Les larmes du conseiller fédéral Samuel Schmid, soutenu par le chef de l’armée Christophe Keckeis, avaient touché le pays tout entier. C’était le 17 juillet 2007, à Andermatt, lors de la cérémonie d’adieu aux six recrues disparues lors du drame de la Jungfrau. Par leur présence émue, ils démontraient que l’armée avait pris la mesure du tragique événement.
Vendredi dernier, à Coire, ni conseiller fédéral ni haut gradé n’étaient là au moment où le tribunal militaire prononça le verdict du procès des deux guides, inculpés d’homicide par négligence. Leur présence aurait pourtant été une consolation pour les familles, au moment où le mot Freispruch! (acquittement) résonna dans la salle. Choqués, les proches des victimes ont quitté le tribunal les larmes aux yeux et la révolte au cœur (lire l’article de Patrick Baumann en page 32).

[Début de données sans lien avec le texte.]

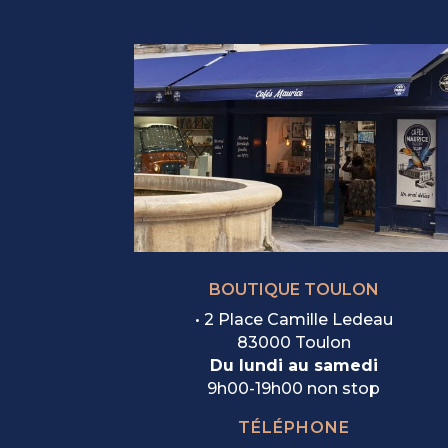
BOUTIQUE TOULON
• 2 Place Camille Ledeau
83000 Toulon
Du lundi au samedi
9h00-19h00 non stop
TÉLÉPHONE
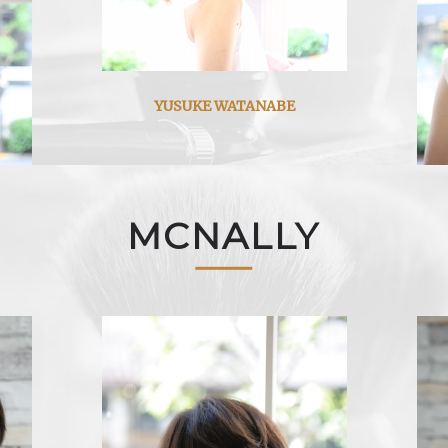
YUSUKE WATANABE
MCNALLY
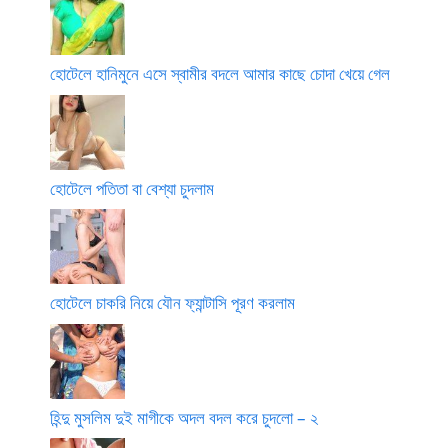
হোটেলে হানিমুনে এসে স্বামীর বদলে আমার কাছে চোদা খেয়ে গেল
হোটেলে পতিতা বা বেশ্যা চুদলাম
হোটেলে চাকরি নিয়ে যৌন ফ্যান্টাসি পূরণ করলাম
হিন্দু মুসলিম দুই মাগীকে অদল বদল করে চুদলো – ২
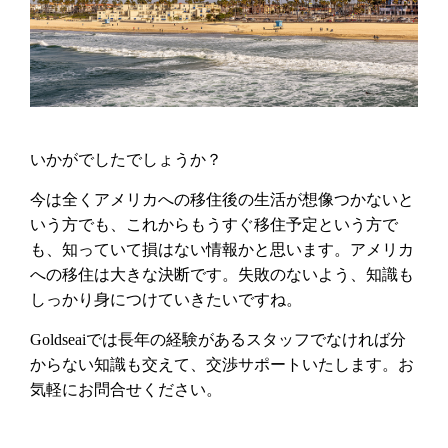
いかがでしたでしょうか？
今は全くアメリカへの移住後の生活が想像つかないと
いう方でも、これからもうすぐ移住予定という方で
も、知っていて損はない情報かと思います。アメリカ
への移住は大きな決断です。失敗のないよう、知識も
しっかり身につけていきたいですね。
Goldseaiでは長年の経験があるスタッフでなければ分
からない知識も交えて、交渉サポートいたします。お
気軽にお問合せください。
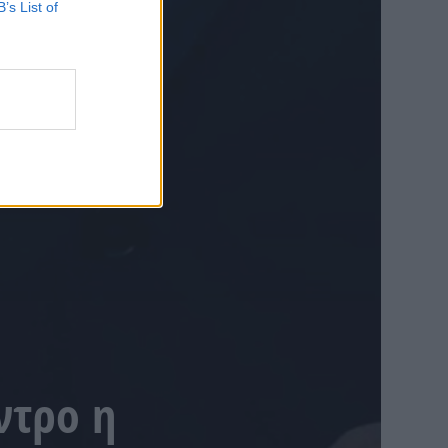
B’s List of
ντρο η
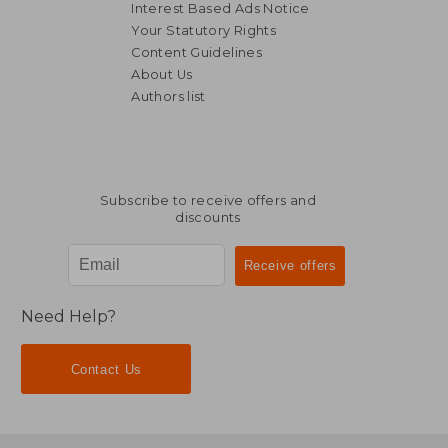
Interest Based Ads Notice
Your Statutory Rights
Content Guidelines
About Us
Authors list
Subscribe to receive offers and
discounts
Need Help?
Contact Us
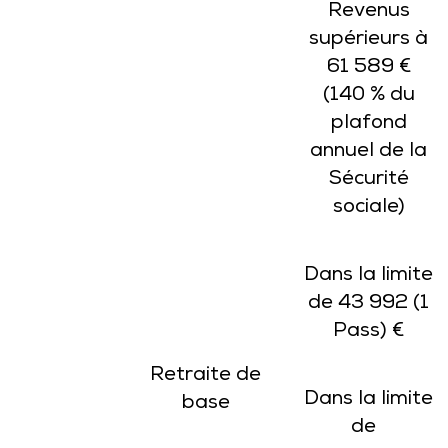
Revenus
supérieurs à
61 589 €
(140 % du
plafond
annuel de la
Sécurité
sociale)
Dans la limite
de 43 992 (1
Pass) €
Retraite de
Dans la limite
base
de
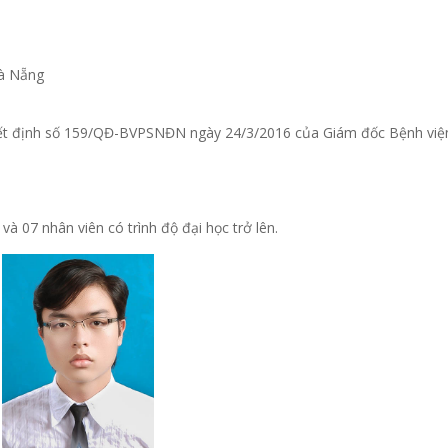
Đà Nẵng
yết định số 159/QĐ-BVPSNĐN ngày 24/3/2016 của Giám đốc Bệnh việ
à 07 nhân viên có trình độ đại học trở lên.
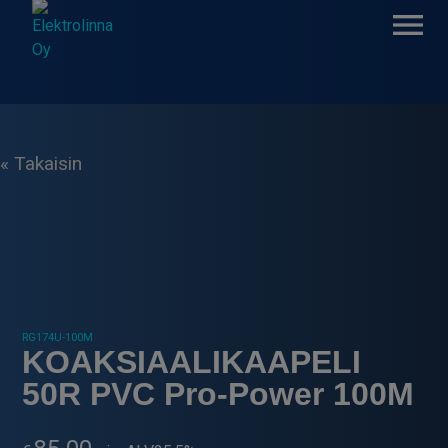
Skip
to
content
Elektrolinna Oy
Verkkokauppa
« Takaisin
RG174U-100M
KOAKSIAALIKAAPELI
50R PVC Pro-Power 100M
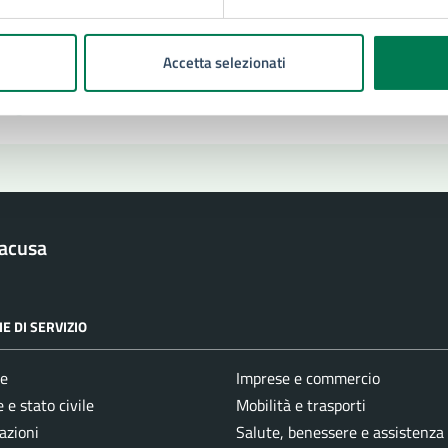
Prenota appuntamento
blemi in città
Accetta selezionati
Segnala disservizio
racusa
E DI SERVIZIO
e
Imprese e commercio
 e stato civile
Mobilità e trasporti
azioni
Salute, benessere e assistenza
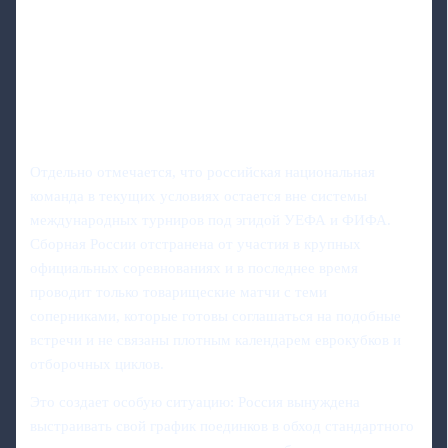
Отдельно отмечается, что российская национальная
команда в текущих условиях остается вне системы
международных турниров под эгидой УЕФА и ФИФА.
Сборная России отстранена от участия в крупных
официальных соревнованиях и в последнее время
проводит только товарищеские матчи с теми
соперниками, которые готовы соглашаться на подобные
встречи и не связаны плотным календарем еврокубков и
отборочных циклов.
Это создает особую ситуацию: Россия вынуждена
выстраивать свой график поединков в обход стандартного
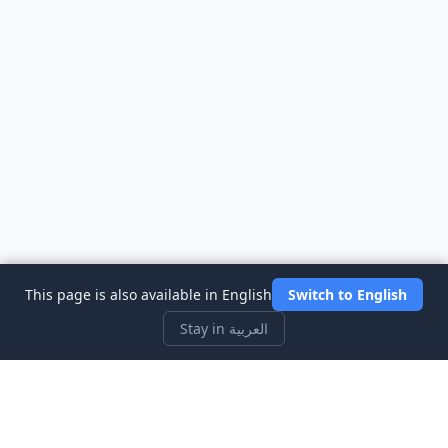
This page is also available in English
Switch to English
Stay in العربية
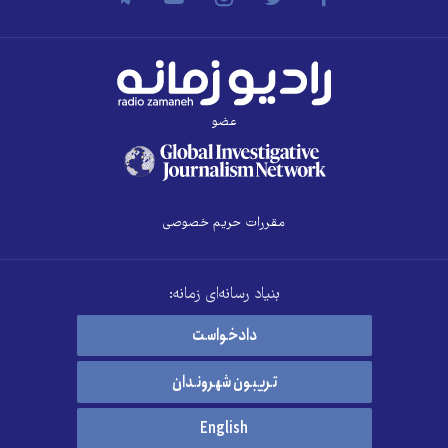
عضو
مقررات حریم خصوصی
بنیاد رسانه‌ای زمانه:
دادخواست
تریبون شهروندان
English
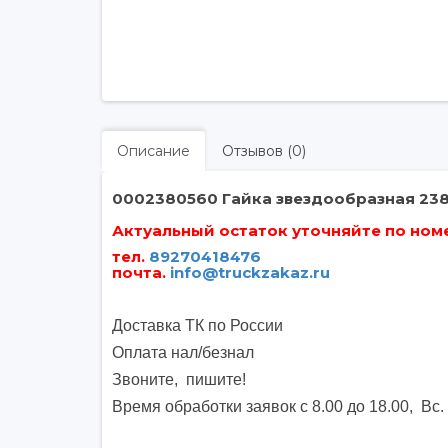
Описание
Отзывов (0)
0002380560 Гайка звездообразная 23
Актуальный остаток уточняйте по номер
тел.
89270418476
почта
.
info@truckzakaz.ru
Доставка ТК по России
Оплата нал/безнал
Звоните, пишите
!
Время обработки заявок с 8.00 до 18.00, Вс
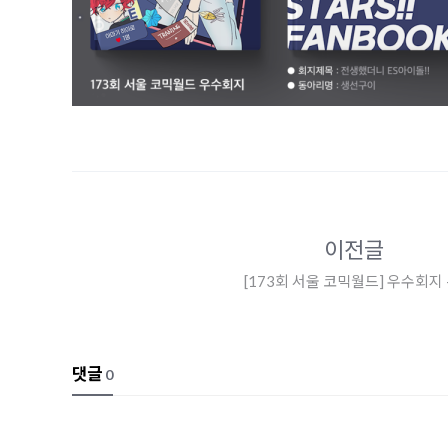
이전글
[173회 서울 코믹월드] 우수회지 -
댓글
0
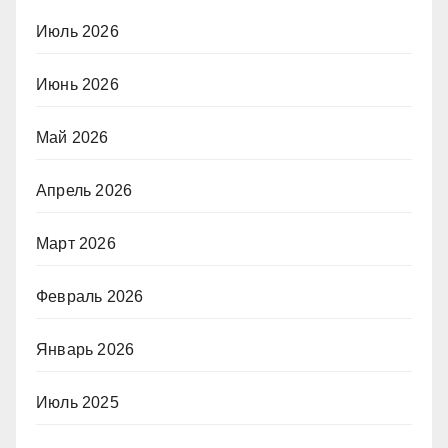
Июль 2026
Июнь 2026
Май 2026
Апрель 2026
Март 2026
Февраль 2026
Январь 2026
Июль 2025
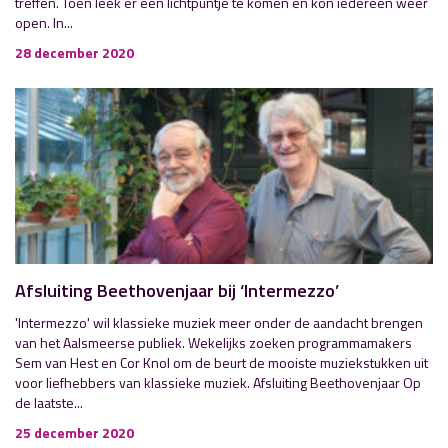
treffen. Toen leek er een lichtpuntje te komen en kon iedereen weer
open. In...
28 december 2020
Afsluiting Beethovenjaar bij ‘Intermezzo’
'Intermezzo' wil klassieke muziek meer onder de aandacht brengen
van het Aalsmeerse publiek. Wekelijks zoeken programmamakers
Sem van Hest en Cor Knol om de beurt de mooiste muziekstukken uit
voor liefhebbers van klassieke muziek. Afsluiting Beethovenjaar Op
de laatste...
25 december 2020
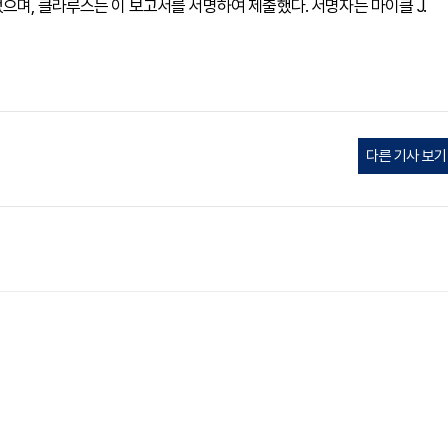
으며, 클라루스는 이 보고서를 서명하여 제출했다. 서명자는 마이클 J.
다른 기사 보기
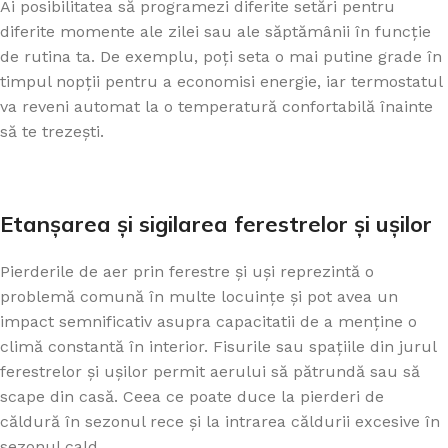
Ai posibilitatea să programezi diferite setări pentru
diferite momente ale zilei sau ale săptămânii în funcție
de rutina ta. De exemplu, poți seta o mai putine grade în
timpul nopții pentru a economisi energie, iar termostatul
va reveni automat la o temperatură confortabilă înainte
să te trezești.
Etanșarea și sigilarea ferestrelor și ușilor
Pierderile de aer prin ferestre și uși reprezintă o
problemă comună în multe locuințe și pot avea un
impact semnificativ asupra capacitatii de a menține o
climă constantă în interior. Fisurile sau spațiile din jurul
ferestrelor și ușilor permit aerului să pătrundă sau să
scape din casă. Ceea ce poate duce la pierderi de
căldură în sezonul rece și la intrarea căldurii excesive în
sezonul cald.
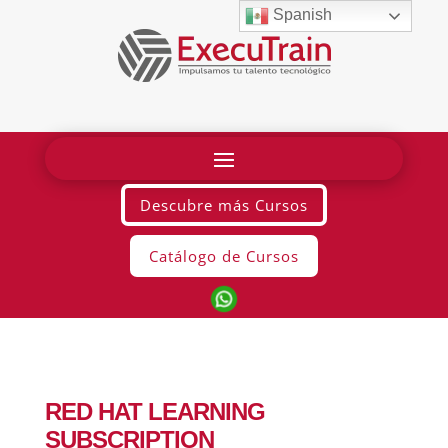
Spanish
Descubre más Cursos
Catálogo de Cursos
RED HAT LEARNING
SUBSCRIPTION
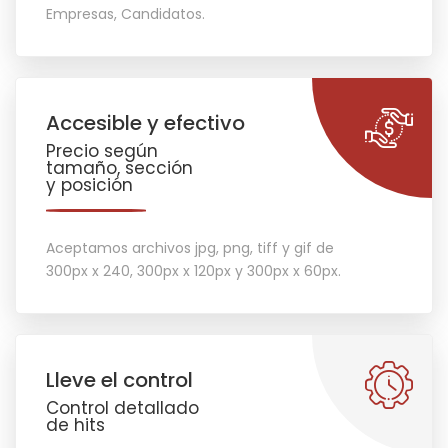
Empresas, Candidatos.
Accesible y efectivo
Precio según
tamaño, sección
y posición
Aceptamos archivos jpg, png, tiff y gif de
300px x 240, 300px x 120px y 300px x 60px.
Lleve el control
Control detallado
de hits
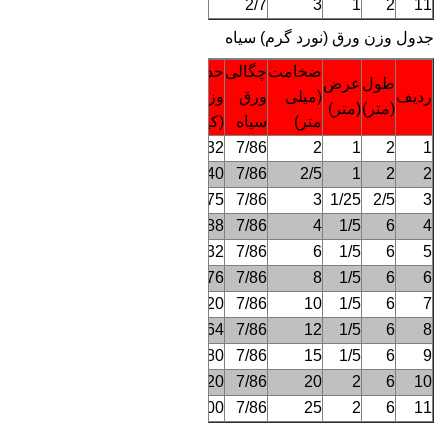
16/5
2/7
3
1
2
11
جدول وزن ورق (نورد گرم) سیاه
ضخامت
چگالی
حدود
طول
عرض
ردیف
(میلی
ورق
وزن
(متر)
(متر)
متر)
سیاه
(کیلوگرم)
32
7/86
2
1
2
1
40
7/86
2/5
1
2
2
75
7/86
3
1/25
2/5
3
288
7/86
4
1/5
6
4
432
7/86
6
1/5
6
5
576
7/86
8
1/5
6
6
720
7/86
10
1/5
6
7
864
7/86
12
1/5
6
8
1080
7/86
15
1/5
6
9
1920
7/86
20
2
6
10
2400
7/86
25
2
6
11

Considéré froidement, ce jugement n’est pourtant guère attaquable, tant il était délicat, plus de deux ans après les faits, d’apprécier avec certitude le risque réel pris par les deux guides lorsqu’ils décidèrent d’emmener ces jeunes soldats passionnés de montagne à la conquête de la Jungfrau. Le fait est que ce même jour, dans la même cabane, d’autres guides, plus prudents, préférèrent renoncer à cette course. Mais, après plusieurs jours de brouillard et de mauvais temps, il faisait si beau, ce matin-là, et les jeunes étaient si motivés…
«Le doute doit profiter à l’accusé: c’est là un des fondements de la
justice. Tourner le dos à ce principe risquerait de conduire à
l’américanisation de notre société»
Le doute doit profiter à l’accusé: c’est là un des fondements de la justice. Tourner le dos à ce principe risquerait de conduire à l’américanisation de notre société, faisant de toute personne acceptant de prendre des gens sous sa responsabilité un coupable potentiel, ce qui n’est en rien souhaitable. Le jour où les guides se sauront menacés de procès à chaque course, ils feront signer des décharges à leurs clients avant de remplir le thermos. De quoi casser l’ambiance en cabane…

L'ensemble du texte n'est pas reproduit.